Only a month ago, the 40-year-old Swede won his first major and got his name on the claret jug at Royal Troon with the lowest score in major championship history. On Friday, he had a 68 to go into the weekend at Olympic Golf Course just two shots behind and in the final group.
But this was hardly a masterpiece.
In the wind and a hard rain, Stenson had to hit 4-wood to reach the green on the second hole and made a 60-foot birdie putt. He hit into the water on the next hole and still had a full 4-wood just to reach the front part of the green. Stenson made a par putt from 108 feet.
''You're just standing there, praying for a two-putt bogey. Before I know it, it found the bottom of the cup,'' Stenson said. ''That's the longest putt I've made in my career. First of all, it's hard to get a putt that long on any green in the world.''
He followed by duffing a tee shot and making bogey, and it was a relief to play what he called ordinary golf until another wild finish.
Stenson had a three-putt bogey, followed by two birdies, and then a tee shot he missed so badly that it came up 30 yards short and into a bunker for a bogey on the par-3 17th. He finished his round with a delicate pitch from a drop area, but only after his caddie had to ask Brazilian fans in the bleachers around the 18th green to move 20 feet because their shadows were dancing around his golf ball.
''Three under is not a bad score out there, especially not with that first five or six holes in those conditions,'' Stenson said. ''All in all, happy with that. I didn't play as solid as I did yesterday, but we're still in the race and still in good position halfway through the tournament.''
None of these players grew up dreaming about an Olympic medal because golf hasn't been part of the games in 112 years. For someone like Stenson, the highest-ranked player in the 60-man field, consider this getting through the preliminary heats in a traditional Olympic sport.
Then again, not even he knows what to expect out of his game. No other Olympic sport has so many contenders.
''It's not like some of the other sports where if you jump a certain distance or swim at a certain time, you can pretty much figure out who is going to win and finish second and third,'' Stenson said earlier this week. ''Ours is a bit more down to the form for the week and on any given day.''
At the halfway point, Olympic golf was starting to take shape.
Fraser was at 10-under 132 – another day, another Olympic record. Of course, considering how long the sport has been absent, new marks get set every day. The Australian caught only a little of the nasty weather, and it didn't last long before the sun came out. Fraser built a four-shot lead until dropping two shots, including the reachable par-4 16th when it took two chips to reach the green.
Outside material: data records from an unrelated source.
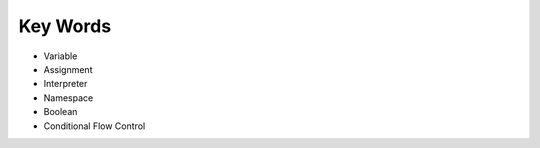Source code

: Key Words
************
* Variable
* Assignment
* Interpreter
* Namespace
* Boolean
* Conditional Flow Control
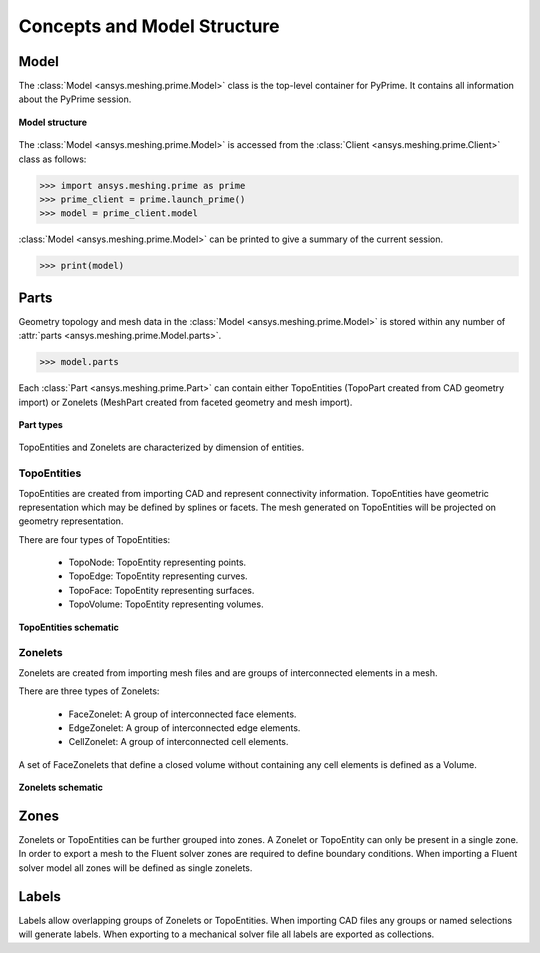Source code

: .. _ref_index_concepts:

*****************************
Concepts and Model Structure
*****************************

------
Model 
------

The :class:`Model <ansys.meshing.prime.Model>` class is the top-level container for PyPrime. It contains all information about the PyPrime session.  

.. figure:: ../images/model_structure.png
    :width: 200pt
    :align: center

    **Model structure**
    
The :class:`Model <ansys.meshing.prime.Model>` is accessed from the :class:`Client <ansys.meshing.prime.Client>` class as follows:
  
.. code:: python

    >>> import ansys.meshing.prime as prime
    >>> prime_client = prime.launch_prime()
    >>> model = prime_client.model

:class:`Model <ansys.meshing.prime.Model>` can be printed to give a summary of the current session.
  
.. code:: python

    >>> print(model)

------
Parts 
------

Geometry topology and mesh data in the :class:`Model <ansys.meshing.prime.Model>` is stored within any number of :attr:`parts <ansys.meshing.prime.Model.parts>`.

.. code:: python

    >>> model.parts

Each :class:`Part <ansys.meshing.prime.Part>` can contain either TopoEntities (TopoPart created from CAD geometry import) 
or Zonelets (MeshPart created from faceted geometry and mesh import).

.. figure:: ../images/part_type.png
    :width: 400pt
    :align: center

    **Part types**
  
TopoEntities and Zonelets are characterized by dimension of entities.
  
TopoEntities
------------

TopoEntities are created from importing CAD and represent connectivity information.  TopoEntities have geometric representation 
which may be defined by splines or facets.  The mesh generated on TopoEntities will be projected on geometry representation.  

There are four types of TopoEntities:
  
    * TopoNode: TopoEntity representing points.
    * TopoEdge: TopoEntity representing curves.
    * TopoFace: TopoEntity representing surfaces.
    * TopoVolume: TopoEntity representing volumes.

.. figure:: ../images/topo.png
    :width: 400pt
    :align: center

    **TopoEntities schematic**
  
Zonelets
--------

Zonelets are created from importing mesh files and are groups of interconnected elements in a mesh. 

There are three types of Zonelets:

    * FaceZonelet: A group of interconnected face elements.
    * EdgeZonelet: A group of interconnected edge elements.
    * CellZonelet: A group of interconnected cell elements.
  
A set of FaceZonelets that define a closed volume without containing any cell elements is defined as a Volume.

.. figure:: ../images/zonelets.png
    :width: 400pt
    :align: center

    **Zonelets schematic**

-----
Zones
-----

Zonelets or TopoEntities can be further grouped into zones.  A Zonelet or TopoEntity can only be present in a single zone.  In order to export a mesh to the Fluent solver zones are required to define boundary conditions.  When importing a Fluent solver model all zones will be defined as single zonelets.

------
Labels
------

Labels allow overlapping groups of Zonelets or TopoEntities.  When importing CAD files any groups or named selections will generate labels.  When exporting to a mechanical solver file all labels are exported as collections.

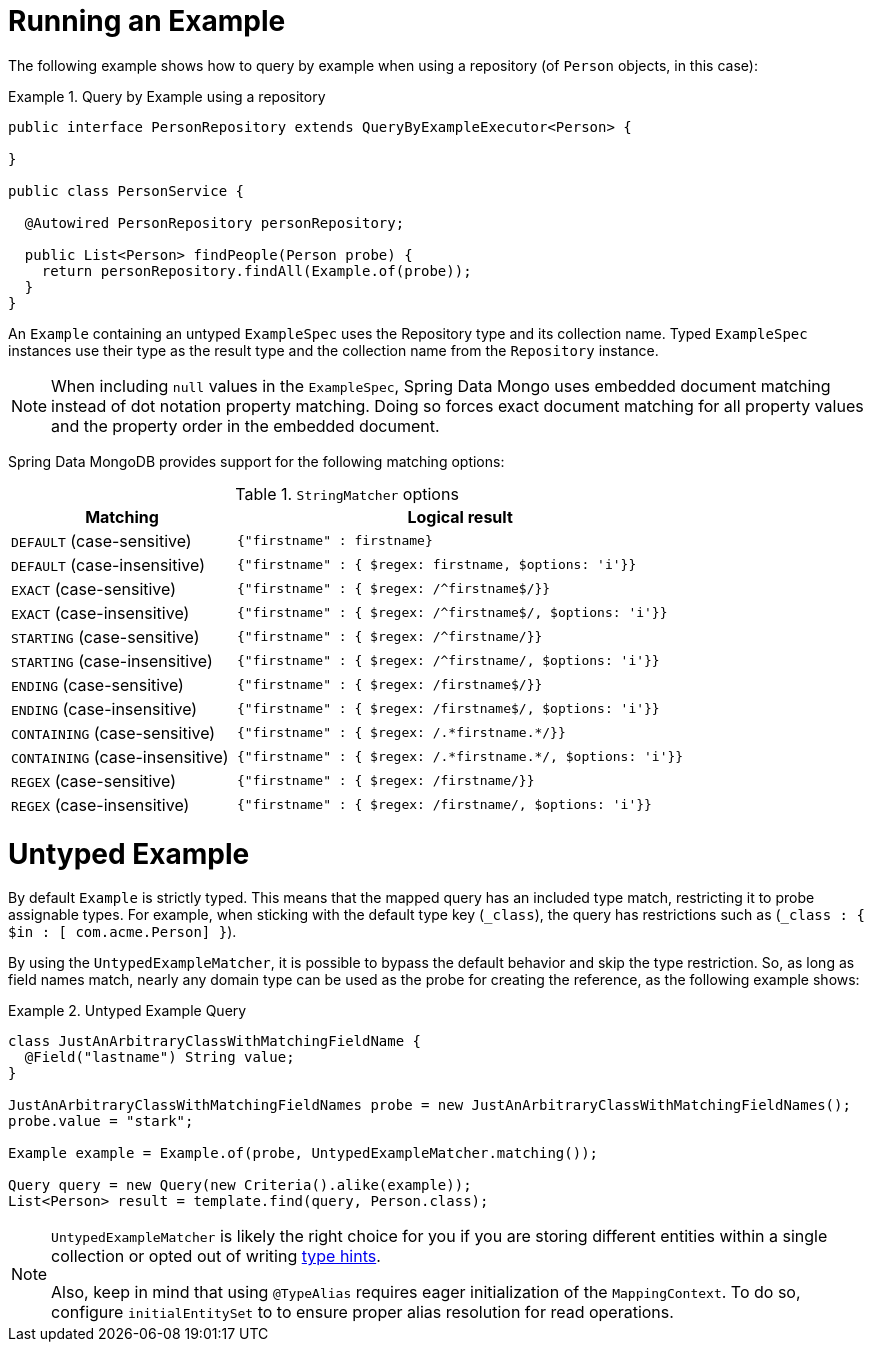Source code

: [[query-by-example.running]]
= Running an Example

The following example shows how to query by example when using a repository (of `Person` objects, in this case):

.Query by Example using a repository
====
[source, java]
----
public interface PersonRepository extends QueryByExampleExecutor<Person> {

}

public class PersonService {

  @Autowired PersonRepository personRepository;

  public List<Person> findPeople(Person probe) {
    return personRepository.findAll(Example.of(probe));
  }
}
----
====

An `Example` containing an untyped `ExampleSpec` uses the Repository type and its collection name. Typed `ExampleSpec` instances use their type as the result type and the collection name from the `Repository` instance.

NOTE: When including `null` values in the `ExampleSpec`, Spring Data Mongo uses embedded document matching instead of dot notation property matching. Doing so forces exact document matching for all property values and the property order in the embedded document.

Spring Data MongoDB provides support for the following matching options:

[cols="1,2", options="header"]
.`StringMatcher` options
|===
| Matching
| Logical result

| `DEFAULT` (case-sensitive)
| `{"firstname" : firstname}`

| `DEFAULT` (case-insensitive)
| `{"firstname" : { $regex: firstname, $options: 'i'}}`

| `EXACT`  (case-sensitive)
| `{"firstname" : { $regex: /^firstname$/}}`

| `EXACT` (case-insensitive)
| `{"firstname" : { $regex: /^firstname$/, $options: 'i'}}`

| `STARTING`  (case-sensitive)
| `{"firstname" : { $regex: /^firstname/}}`

| `STARTING` (case-insensitive)
| `{"firstname" : { $regex: /^firstname/, $options: 'i'}}`

| `ENDING`  (case-sensitive)
| `{"firstname" : { $regex: /firstname$/}}`

| `ENDING` (case-insensitive)
| `{"firstname" : { $regex: /firstname$/, $options: 'i'}}`

| `CONTAINING`  (case-sensitive)
| `{"firstname" : { $regex: /.\*firstname.*/}}`

| `CONTAINING` (case-insensitive)
| `{"firstname" : { $regex: /.\*firstname.*/, $options: 'i'}}`

| `REGEX`  (case-sensitive)
| `{"firstname" : { $regex: /firstname/}}`

| `REGEX` (case-insensitive)
| `{"firstname" : { $regex: /firstname/, $options: 'i'}}`

|===

[[query-by-example.untyped]]
= Untyped Example

By default `Example` is strictly typed. This means that the mapped query has an included type match, restricting it to probe assignable types. For example, when sticking with the default type key (`_class`), the query has restrictions such as (`_class : { $in : [ com.acme.Person] }`).

By using the `UntypedExampleMatcher`, it is possible to bypass the default behavior and skip the type restriction. So, as long as field names match, nearly any domain type can be used as the probe for creating the reference, as the following example shows:

.Untyped Example Query
====
[source, java]
----

class JustAnArbitraryClassWithMatchingFieldName {
  @Field("lastname") String value;
}

JustAnArbitraryClassWithMatchingFieldNames probe = new JustAnArbitraryClassWithMatchingFieldNames();
probe.value = "stark";

Example example = Example.of(probe, UntypedExampleMatcher.matching());

Query query = new Query(new Criteria().alike(example));
List<Person> result = template.find(query, Person.class);
----
====

[NOTE]
====
`UntypedExampleMatcher` is likely the right choice for you if you are storing different entities within a single collection or opted out of writing <<mongo-template.type-mapping,type hints>>.

Also, keep in mind that using `@TypeAlias` requires eager initialization of the `MappingContext`. To do so, configure `initialEntitySet` to to ensure proper alias resolution for read operations.
====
Playing with Stenson on Saturday could be intimidating, through Fraser saw it a different way.
''Any time you play with Stenson on the weekend, you know you're doing something right.''
Pieters made up a lot of ground in a hurry by driving just through the green on the 16th for a two-putt birdie from 75 feet, holing a 15-foot birdie on the 17th and then two-putting from just off the green on the par-5 18th.
Justin Rose of Britain and Gregory Bourdy of France each shot 69 and were four shots behind.
The Americans, the only country with four players, were still lingering. Matt Kuchar had a 70 and was seven shots behind, following by Bubba Watson (67) at 2-under 140 and Patrick Reed (69) nine shots back.
Rickie Fowler was still near the bottom. Even with actor Matthew McConaughey following along, Fowler made three bogeys on the back nine and had to settle for a 71, leaving him 14 shots out of the lead. Barring a low round Saturday, he likely will leave Rio with plenty of selfies, just no medals.